:: EXERCISE TASKS ::
1/ List the four things that, according to the reparenting guide, the Self offers the Exile because they were missing back then.
2/ Extend the reparenting guide beyond its last numbered step, matching its style and format.

:: DOCUMENT EXCERPT ::
--*--

Do-Over / Reparenting
🌱 Resource activation 🎨 Imagery

After witnessing, the Self offers the Exile what was missing back then: protection, comfort, love, fairness. This is not a change of the memory as fact, but the creation of a new experience in imagination where the Exile finally gets what it needed. The key: the Exile leads the process, not the therapist. The Self "enters" the memory and acts at the Exile's request.

Step-by-step guide

  1. Ask the Exile: "What did you want then? What did you need that you did not get?"
  2. Offer the possibility: "Can I (the Self) come there and give that to you?"
  3. Enter the imagined scene: the Self appears beside the Exile, offering protection or comfort
  4. Act on the Exile's request: "Does she want me to hold her hand? To say she is not to blame?"
  5. Check the response: "How is she reacting? Is she accepting your care?"

--*--

:: DATA ::
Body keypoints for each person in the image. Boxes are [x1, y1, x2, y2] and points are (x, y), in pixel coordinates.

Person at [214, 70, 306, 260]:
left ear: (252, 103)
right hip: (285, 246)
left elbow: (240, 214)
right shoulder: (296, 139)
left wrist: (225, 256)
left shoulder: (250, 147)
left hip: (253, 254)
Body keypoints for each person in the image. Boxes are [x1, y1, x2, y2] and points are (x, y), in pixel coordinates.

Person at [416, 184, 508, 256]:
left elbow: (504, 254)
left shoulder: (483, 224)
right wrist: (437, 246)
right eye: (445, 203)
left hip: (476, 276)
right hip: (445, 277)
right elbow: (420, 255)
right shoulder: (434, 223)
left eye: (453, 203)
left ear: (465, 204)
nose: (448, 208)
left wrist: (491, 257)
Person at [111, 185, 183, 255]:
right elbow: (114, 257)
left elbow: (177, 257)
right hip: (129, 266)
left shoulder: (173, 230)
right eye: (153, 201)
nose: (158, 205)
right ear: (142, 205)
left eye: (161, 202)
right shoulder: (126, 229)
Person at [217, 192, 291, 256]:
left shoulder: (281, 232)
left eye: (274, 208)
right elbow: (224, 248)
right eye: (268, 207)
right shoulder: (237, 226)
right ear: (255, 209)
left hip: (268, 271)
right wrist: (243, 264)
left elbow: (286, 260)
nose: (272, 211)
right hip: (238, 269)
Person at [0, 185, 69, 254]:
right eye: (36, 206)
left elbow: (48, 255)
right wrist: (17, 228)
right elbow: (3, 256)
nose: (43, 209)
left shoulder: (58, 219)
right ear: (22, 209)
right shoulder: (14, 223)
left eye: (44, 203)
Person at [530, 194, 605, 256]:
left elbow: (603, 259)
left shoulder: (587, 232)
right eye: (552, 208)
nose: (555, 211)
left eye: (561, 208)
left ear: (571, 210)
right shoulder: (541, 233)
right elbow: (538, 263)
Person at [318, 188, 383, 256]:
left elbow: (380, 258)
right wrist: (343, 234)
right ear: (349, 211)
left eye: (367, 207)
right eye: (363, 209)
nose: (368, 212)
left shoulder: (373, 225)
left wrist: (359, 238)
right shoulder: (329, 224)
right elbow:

--*--

:: ANSWERS FOR THIS EXERCISE ::
1/ Protection, comfort, love, fairness

2/
  6. If the Exile does not accept — ask what is in the way; there may be another protective part
  7. Continue until the Exile feels satisfied. Then move on to retrieval

When to use

  • After witnessing, once the Exile is fully seen
  • In work with attachment trauma, unmet childhood needs
  • With chronic shame ("I am bad", "there is nothing in me to be loved")

Key phrases

That little part of you that was alone in the room — what did she need back then? Does she want you to come to her? What will she ask you to do or to say?

Follow-up questions

How is she reacting when you are there?
What does she want you to do or to say?
Is she accepting your care?

Alternative phrasings

Step into that scene as an adult. What does that child need right now?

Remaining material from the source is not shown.